● Text-based hardware design files:
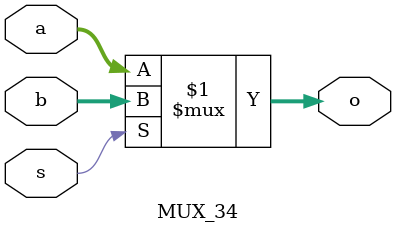
<source format=v>
`timescale 1ns/100ps
module MUX_34(
  input [33:0] a,
  input [33:0] b,
  input s,
  
  output [33:0] o
);
  
  assign o = (s)?b:a;

endmodule

</source>
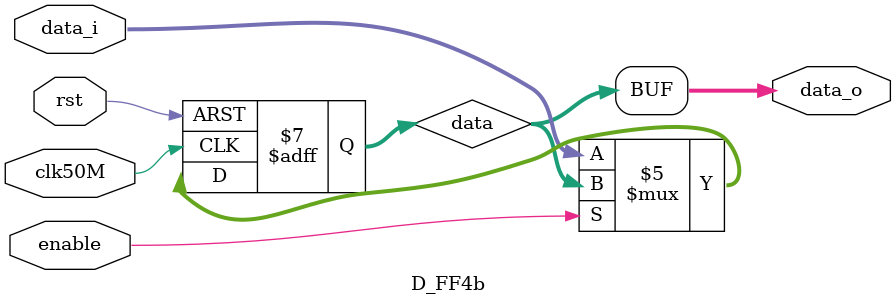
<source format=sv>
module D_FF4b
#(parameter WIDTH=4) // fill number of bits 
(
	input logic clk50M, rst, enable,
	input logic [WIDTH-1:0] data_i,
	output logic [WIDTH-1:0] data_o
);

/*logic clk;
clk_1Hz clk1hz ( .clk50M(clk50M), .clk(clk));*/

reg [WIDTH-1:0] data;
always_ff@ (posedge clk50M or negedge rst) 
	if (!rst) begin
		data <= 0;
	end else 
	if (!enable) begin
		data <= data_i;
	end else begin
		data <= data;
	end
assign data_o=data;
endmodule 
</source>
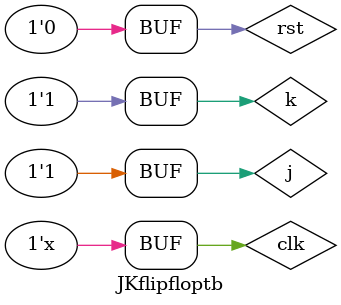
<source format=v>
`timescale 1ns / 1ps


module JKflipfloptb;

	// Inputs
	reg j;
	reg k;
	reg rst;
	reg clk;

	// Outputs
	wire q;

	// Instantiate the Unit Under Test (UUT)
	JKflipflop uut (
		.j(j), 
		.k(k), 
		.rst(rst), 
		.q(q), 
		.clk(clk)
	);
initial begin
	$monitor("time =%g,clk=%b,rst=%b,j=%b,k=%b,q=%b",$time,clk,rst,j,k,q);
	end
	initial begin
		// Initialize Inputs
		rst = 1;
		clk = 0;

		// Wait 100 ns for global reset to finish
		#100;rst=0;
		j = 0;
		k = 0;
    	#100;
		j = 0;
		k = 1;
      #100;
		j = 1;
		k = 0;
      #100;
		j = 1;
		k = 1;		
		// Add stimulus here

	end
     always
     #50 clk = ~clk;	  
endmodule


</source>
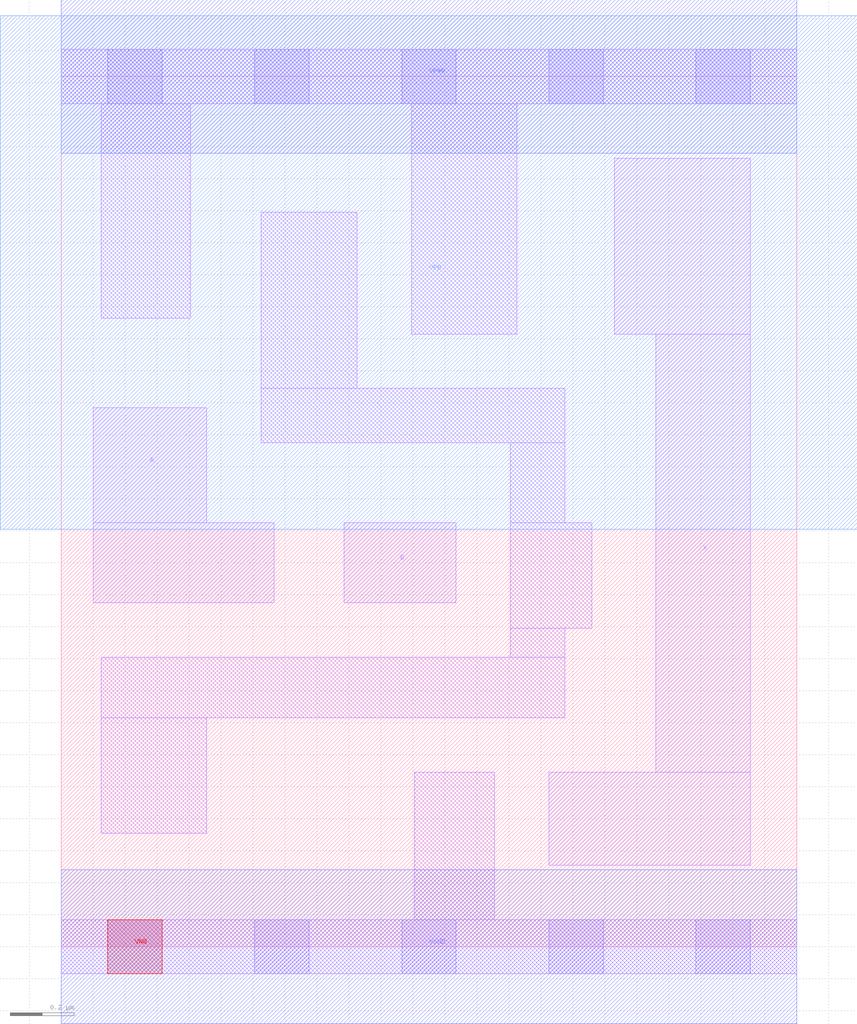
<source format=lef>
# Copyright 2020 The SkyWater PDK Authors
#
# Licensed under the Apache License, Version 2.0 (the "License");
# you may not use this file except in compliance with the License.
# You may obtain a copy of the License at
#
#     https://www.apache.org/licenses/LICENSE-2.0
#
# Unless required by applicable law or agreed to in writing, software
# distributed under the License is distributed on an "AS IS" BASIS,
# WITHOUT WARRANTIES OR CONDITIONS OF ANY KIND, either express or implied.
# See the License for the specific language governing permissions and
# limitations under the License.
#
# SPDX-License-Identifier: Apache-2.0

VERSION 5.7 ;
  NOWIREEXTENSIONATPIN ON ;
  DIVIDERCHAR "/" ;
  BUSBITCHARS "[]" ;
PROPERTYDEFINITIONS
  MACRO maskLayoutSubType STRING ;
  MACRO prCellType STRING ;
  MACRO originalViewName STRING ;
END PROPERTYDEFINITIONS
MACRO sky130_fd_sc_hdll__and2_1
  CLASS CORE ;
  FOREIGN sky130_fd_sc_hdll__and2_1 ;
  ORIGIN  0.000000  0.000000 ;
  SIZE  2.300000 BY  2.720000 ;
  SYMMETRY X Y R90 ;
  SITE unithd ;
  PIN A
    ANTENNAGATEAREA  0.138600 ;
    DIRECTION INPUT ;
    USE SIGNAL ;
    PORT
      LAYER li1 ;
        RECT 0.100000 1.075000 0.665000 1.325000 ;
        RECT 0.100000 1.325000 0.455000 1.685000 ;
    END
  END A
  PIN B
    ANTENNAGATEAREA  0.138600 ;
    DIRECTION INPUT ;
    USE SIGNAL ;
    PORT
      LAYER li1 ;
        RECT 0.885000 1.075000 1.235000 1.325000 ;
    END
  END B
  PIN VNB
    PORT
      LAYER pwell ;
        RECT 0.145000 -0.085000 0.315000 0.085000 ;
    END
  END VNB
  PIN VPB
    PORT
      LAYER nwell ;
        RECT -0.190000 1.305000 2.490000 2.910000 ;
    END
  END VPB
  PIN X
    ANTENNADIFFAREA  0.757250 ;
    DIRECTION OUTPUT ;
    USE SIGNAL ;
    PORT
      LAYER li1 ;
        RECT 1.525000 0.255000 2.155000 0.545000 ;
        RECT 1.730000 1.915000 2.155000 2.465000 ;
        RECT 1.860000 0.545000 2.155000 1.915000 ;
    END
  END X
  PIN VGND
    DIRECTION INOUT ;
    USE GROUND ;
    PORT
      LAYER met1 ;
        RECT 0.000000 -0.240000 2.300000 0.240000 ;
    END
  END VGND
  PIN VPWR
    DIRECTION INOUT ;
    USE POWER ;
    PORT
      LAYER met1 ;
        RECT 0.000000 2.480000 2.300000 2.960000 ;
    END
  END VPWR
  OBS
    LAYER li1 ;
      RECT 0.000000 -0.085000 2.300000 0.085000 ;
      RECT 0.000000  2.635000 2.300000 2.805000 ;
      RECT 0.125000  0.355000 0.455000 0.715000 ;
      RECT 0.125000  0.715000 1.575000 0.905000 ;
      RECT 0.125000  1.965000 0.405000 2.635000 ;
      RECT 0.625000  1.575000 1.575000 1.745000 ;
      RECT 0.625000  1.745000 0.925000 2.295000 ;
      RECT 1.095000  1.915000 1.425000 2.635000 ;
      RECT 1.105000  0.085000 1.355000 0.545000 ;
      RECT 1.405000  0.905000 1.575000 0.995000 ;
      RECT 1.405000  0.995000 1.660000 1.325000 ;
      RECT 1.405000  1.325000 1.575000 1.575000 ;
    LAYER mcon ;
      RECT 0.145000 -0.085000 0.315000 0.085000 ;
      RECT 0.145000  2.635000 0.315000 2.805000 ;
      RECT 0.605000 -0.085000 0.775000 0.085000 ;
      RECT 0.605000  2.635000 0.775000 2.805000 ;
      RECT 1.065000 -0.085000 1.235000 0.085000 ;
      RECT 1.065000  2.635000 1.235000 2.805000 ;
      RECT 1.525000 -0.085000 1.695000 0.085000 ;
      RECT 1.525000  2.635000 1.695000 2.805000 ;
      RECT 1.985000 -0.085000 2.155000 0.085000 ;
      RECT 1.985000  2.635000 2.155000 2.805000 ;
  END
  PROPERTY maskLayoutSubType "abstract" ;
  PROPERTY prCellType "standard" ;
  PROPERTY originalViewName "layout" ;
END sky130_fd_sc_hdll__and2_1
END LIBRARY

</source>
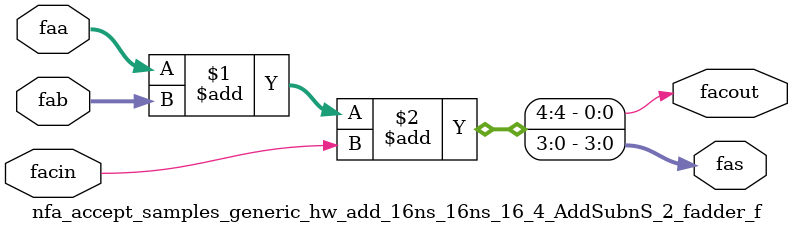
<source format=v>
module nfa_accept_samples_generic_hw_add_16ns_16ns_16_4_AddSubnS_2_fadder_f 
#(parameter
    N = 4
)(
    input  [N-1 : 0]  faa,
    input  [N-1 : 0]  fab,
    input  wire  facin,
    output [N-1 : 0]  fas,
    output wire  facout
);
assign {facout, fas} = faa + fab + facin;
endmodule
</source>
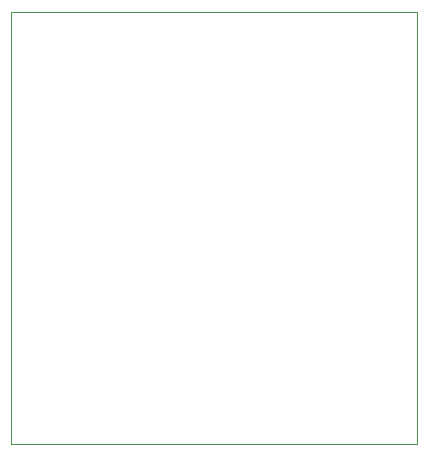
<source format=gm1>
%TF.GenerationSoftware,KiCad,Pcbnew,(6.0.7)*%
%TF.CreationDate,2022-09-30T18:15:50+08:00*%
%TF.ProjectId,UINIO-EVB-STM32L051K8,55494e49-4f2d-4455-9642-2d53544d3332,rev?*%
%TF.SameCoordinates,Original*%
%TF.FileFunction,Profile,NP*%
%FSLAX46Y46*%
G04 Gerber Fmt 4.6, Leading zero omitted, Abs format (unit mm)*
G04 Created by KiCad (PCBNEW (6.0.7)) date 2022-09-30 18:15:50*
%MOMM*%
%LPD*%
G01*
G04 APERTURE LIST*
%TA.AperFunction,Profile*%
%ADD10C,0.100000*%
%TD*%
G04 APERTURE END LIST*
D10*
X137730000Y-94740000D02*
X172150000Y-94740000D01*
X172150000Y-94740000D02*
X172150000Y-131320000D01*
X172150000Y-131320000D02*
X137730000Y-131320000D01*
X137730000Y-131320000D02*
X137730000Y-94740000D01*
M02*

</source>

● What the exercise asks:
Repeat the records above word for word, apart from the pictures.

● Answer space:
<source format=v>
`timescale 1ns/100ps
module MUX_34(
  input [33:0] a,
  input [33:0] b,
  input s,
  
  output [33:0] o
);
  
  assign o = (s)?b:a;

endmodule

</source>
<source format=sv>
module D_FF4b
#(parameter WIDTH=4) // fill number of bits 
(
	input logic clk50M, rst, enable,
	input logic [WIDTH-1:0] data_i,
	output logic [WIDTH-1:0] data_o
);

/*logic clk;
clk_1Hz clk1hz ( .clk50M(clk50M), .clk(clk));*/

reg [WIDTH-1:0] data;
always_ff@ (posedge clk50M or negedge rst) 
	if (!rst) begin
		data <= 0;
	end else 
	if (!enable) begin
		data <= data_i;
	end else begin
		data <= data;
	end
assign data_o=data;
endmodule 
</source>
<source format=v>
`timescale 1ns / 1ps


module JKflipfloptb;

	// Inputs
	reg j;
	reg k;
	reg rst;
	reg clk;

	// Outputs
	wire q;

	// Instantiate the Unit Under Test (UUT)
	JKflipflop uut (
		.j(j), 
		.k(k), 
		.rst(rst), 
		.q(q), 
		.clk(clk)
	);
initial begin
	$monitor("time =%g,clk=%b,rst=%b,j=%b,k=%b,q=%b",$time,clk,rst,j,k,q);
	end
	initial begin
		// Initialize Inputs
		rst = 1;
		clk = 0;

		// Wait 100 ns for global reset to finish
		#100;rst=0;
		j = 0;
		k = 0;
    	#100;
		j = 0;
		k = 1;
      #100;
		j = 1;
		k = 0;
      #100;
		j = 1;
		k = 1;		
		// Add stimulus here

	end
     always
     #50 clk = ~clk;	  
endmodule


</source>
<source format=lef>
# Copyright 2020 The SkyWater PDK Authors
#
# Licensed under the Apache License, Version 2.0 (the "License");
# you may not use this file except in compliance with the License.
# You may obtain a copy of the License at
#
#     https://www.apache.org/licenses/LICENSE-2.0
#
# Unless required by applicable law or agreed to in writing, software
# distributed under the License is distributed on an "AS IS" BASIS,
# WITHOUT WARRANTIES OR CONDITIONS OF ANY KIND, either express or implied.
# See the License for the specific language governing permissions and
# limitations under the License.
#
# SPDX-License-Identifier: Apache-2.0

VERSION 5.7 ;
  NOWIREEXTENSIONATPIN ON ;
  DIVIDERCHAR "/" ;
  BUSBITCHARS "[]" ;
PROPERTYDEFINITIONS
  MACRO maskLayoutSubType STRING ;
  MACRO prCellType STRING ;
  MACRO originalViewName STRING ;
END PROPERTYDEFINITIONS
MACRO sky130_fd_sc_hdll__and2_1
  CLASS CORE ;
  FOREIGN sky130_fd_sc_hdll__and2_1 ;
  ORIGIN  0.000000  0.000000 ;
  SIZE  2.300000 BY  2.720000 ;
  SYMMETRY X Y R90 ;
  SITE unithd ;
  PIN A
    ANTENNAGATEAREA  0.138600 ;
    DIRECTION INPUT ;
    USE SIGNAL ;
    PORT
      LAYER li1 ;
        RECT 0.100000 1.075000 0.665000 1.325000 ;
        RECT 0.100000 1.325000 0.455000 1.685000 ;
    END
  END A
  PIN B
    ANTENNAGATEAREA  0.138600 ;
    DIRECTION INPUT ;
    USE SIGNAL ;
    PORT
      LAYER li1 ;
        RECT 0.885000 1.075000 1.235000 1.325000 ;
    END
  END B
  PIN VNB
    PORT
      LAYER pwell ;
        RECT 0.145000 -0.085000 0.315000 0.085000 ;
    END
  END VNB
  PIN VPB
    PORT
      LAYER nwell ;
        RECT -0.190000 1.305000 2.490000 2.910000 ;
    END
  END VPB
  PIN X
    ANTENNADIFFAREA  0.757250 ;
    DIRECTION OUTPUT ;
    USE SIGNAL ;
    PORT
      LAYER li1 ;
        RECT 1.525000 0.255000 2.155000 0.545000 ;
        RECT 1.730000 1.915000 2.155000 2.465000 ;
        RECT 1.860000 0.545000 2.155000 1.915000 ;
    END
  END X
  PIN VGND
    DIRECTION INOUT ;
    USE GROUND ;
    PORT
      LAYER met1 ;
        RECT 0.000000 -0.240000 2.300000 0.240000 ;
    END
  END VGND
  PIN VPWR
    DIRECTION INOUT ;
    USE POWER ;
    PORT
      LAYER met1 ;
        RECT 0.000000 2.480000 2.300000 2.960000 ;
    END
  END VPWR
  OBS
    LAYER li1 ;
      RECT 0.000000 -0.085000 2.300000 0.085000 ;
      RECT 0.000000  2.635000 2.300000 2.805000 ;
      RECT 0.125000  0.355000 0.455000 0.715000 ;
      RECT 0.125000  0.715000 1.575000 0.905000 ;
      RECT 0.125000  1.965000 0.405000 2.635000 ;
      RECT 0.625000  1.575000 1.575000 1.745000 ;
      RECT 0.625000  1.745000 0.925000 2.295000 ;
      RECT 1.095000  1.915000 1.425000 2.635000 ;
      RECT 1.105000  0.085000 1.355000 0.545000 ;
      RECT 1.405000  0.905000 1.575000 0.995000 ;
      RECT 1.405000  0.995000 1.660000 1.325000 ;
      RECT 1.405000  1.325000 1.575000 1.575000 ;
    LAYER mcon ;
      RECT 0.145000 -0.085000 0.315000 0.085000 ;
      RECT 0.145000  2.635000 0.315000 2.805000 ;
      RECT 0.605000 -0.085000 0.775000 0.085000 ;
      RECT 0.605000  2.635000 0.775000 2.805000 ;
      RECT 1.065000 -0.085000 1.235000 0.085000 ;
      RECT 1.065000  2.635000 1.235000 2.805000 ;
      RECT 1.525000 -0.085000 1.695000 0.085000 ;
      RECT 1.525000  2.635000 1.695000 2.805000 ;
      RECT 1.985000 -0.085000 2.155000 0.085000 ;
      RECT 1.985000  2.635000 2.155000 2.805000 ;
  END
  PROPERTY maskLayoutSubType "abstract" ;
  PROPERTY prCellType "standard" ;
  PROPERTY originalViewName "layout" ;
END sky130_fd_sc_hdll__and2_1
END LIBRARY

</source>
<source format=v>
module nfa_accept_samples_generic_hw_add_16ns_16ns_16_4_AddSubnS_2_fadder_f 
#(parameter
    N = 4
)(
    input  [N-1 : 0]  faa,
    input  [N-1 : 0]  fab,
    input  wire  facin,
    output [N-1 : 0]  fas,
    output wire  facout
);
assign {facout, fas} = faa + fab + facin;
endmodule
</source>
<source format=gm1>
%TF.GenerationSoftware,KiCad,Pcbnew,(6.0.7)*%
%TF.CreationDate,2022-09-30T18:15:50+08:00*%
%TF.ProjectId,UINIO-EVB-STM32L051K8,55494e49-4f2d-4455-9642-2d53544d3332,rev?*%
%TF.SameCoordinates,Original*%
%TF.FileFunction,Profile,NP*%
%FSLAX46Y46*%
G04 Gerber Fmt 4.6, Leading zero omitted, Abs format (unit mm)*
G04 Created by KiCad (PCBNEW (6.0.7)) date 2022-09-30 18:15:50*
%MOMM*%
%LPD*%
G01*
G04 APERTURE LIST*
%TA.AperFunction,Profile*%
%ADD10C,0.100000*%
%TD*%
G04 APERTURE END LIST*
D10*
X137730000Y-94740000D02*
X172150000Y-94740000D01*
X172150000Y-94740000D02*
X172150000Y-131320000D01*
X172150000Y-131320000D02*
X137730000Y-131320000D01*
X137730000Y-131320000D02*
X137730000Y-94740000D01*
M02*

</source>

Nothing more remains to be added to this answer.